→ **Problem to work on**
For every entry below, return its lines as a JSON list of strings, one string per line, with blank lines dropped.

(Data begins)

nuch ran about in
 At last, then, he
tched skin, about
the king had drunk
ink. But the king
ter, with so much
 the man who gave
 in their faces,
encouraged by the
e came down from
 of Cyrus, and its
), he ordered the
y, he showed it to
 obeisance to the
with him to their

(Data ends)

→ **Response below**
[
  "nuch ran about in",
  " At last, then, he",
  "tched skin, about",
  "the king had drunk",
  "ink. But the king",
  "ter, with so much",
  " the man who gave",
  " in their faces,",
  "encouraged by the",
  "e came down from",
  " of Cyrus, and its",
  "), he ordered the",
  "y, he showed it to",
  " obeisance to the",
  "with him to their"
]